Rather than messing about with collections.defaultdict
to make it do what we want, it seems easier to implement our own:
class DefaultDict(dict):
def __init__(self, default_factory, **kwargs):
super().__init__(**kwargs)
self.default_factory = default_factory
def __getitem__(self, key):
try:
return super().__getitem__(key)
except KeyError:
return self.default_factory()
This works the way you want:
d = DefaultDict(int)
res = d[5]
d[8] = 1
d[3] += 1
print(d) # {8: 1, 3: 1}
However, it can behave unexpectedly for mutable types:
d = DefaultDict(list)
d[5].append('foobar')
print(d) # output: {}
This is probably the reason why defaultdict
remembers the value when a nonexistant key is accessed.
Another option is to extend defaultdict
and add a new method that looks up a value without remembering it:
from collections import defaultdict
class DefaultDict(defaultdict):
def get_and_forget(self, key):
return self.get(key, self.default_factory())
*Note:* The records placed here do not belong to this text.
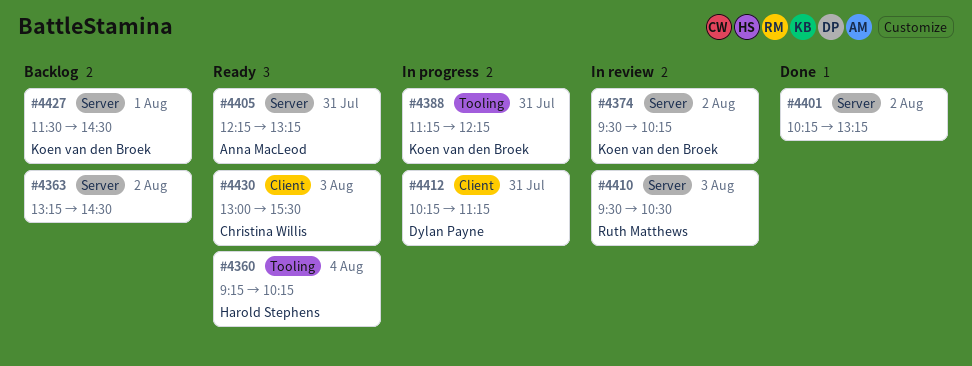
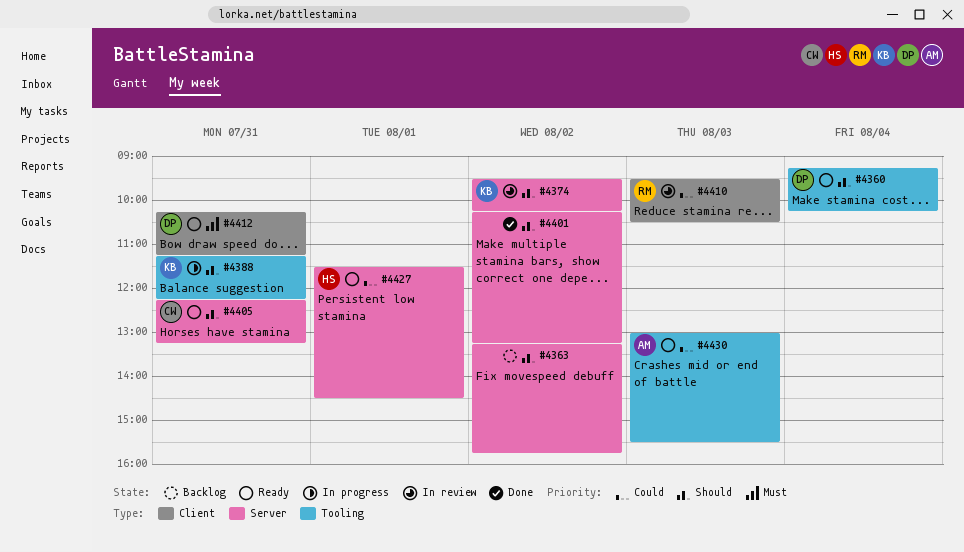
#4360, owner: Harold Stephens -> Dylan Payne
#4363, ends: 14:30 -> 15:45
#4405, owner: Anna MacLeod -> Christina Willis
#4410, label: Server -> Client
#4412, status: In progress -> Ready
#4427, status: Backlog -> Ready
#4427, owner: Koen van den Broek -> Harold Stephens
#4430, owner: Christina Willis -> Anna MacLeod
#4430, label: Client -> Tooling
Note that the get_and_forget
method calls the default_factory()
every time, regardless of whether the key already exists in the dict or not. If this is undesirable, you can implement it with a sentinel value instead:
class DefaultDict(defaultdict):
def get_and_forget(self, key):
_sentinel = object()
value = self.get(key, _sentinel)
if value is _sentinel:
return self.default_factory()
return value
This has better support for mutable types, because it allows you to choose whether the value should be added to the dict or not.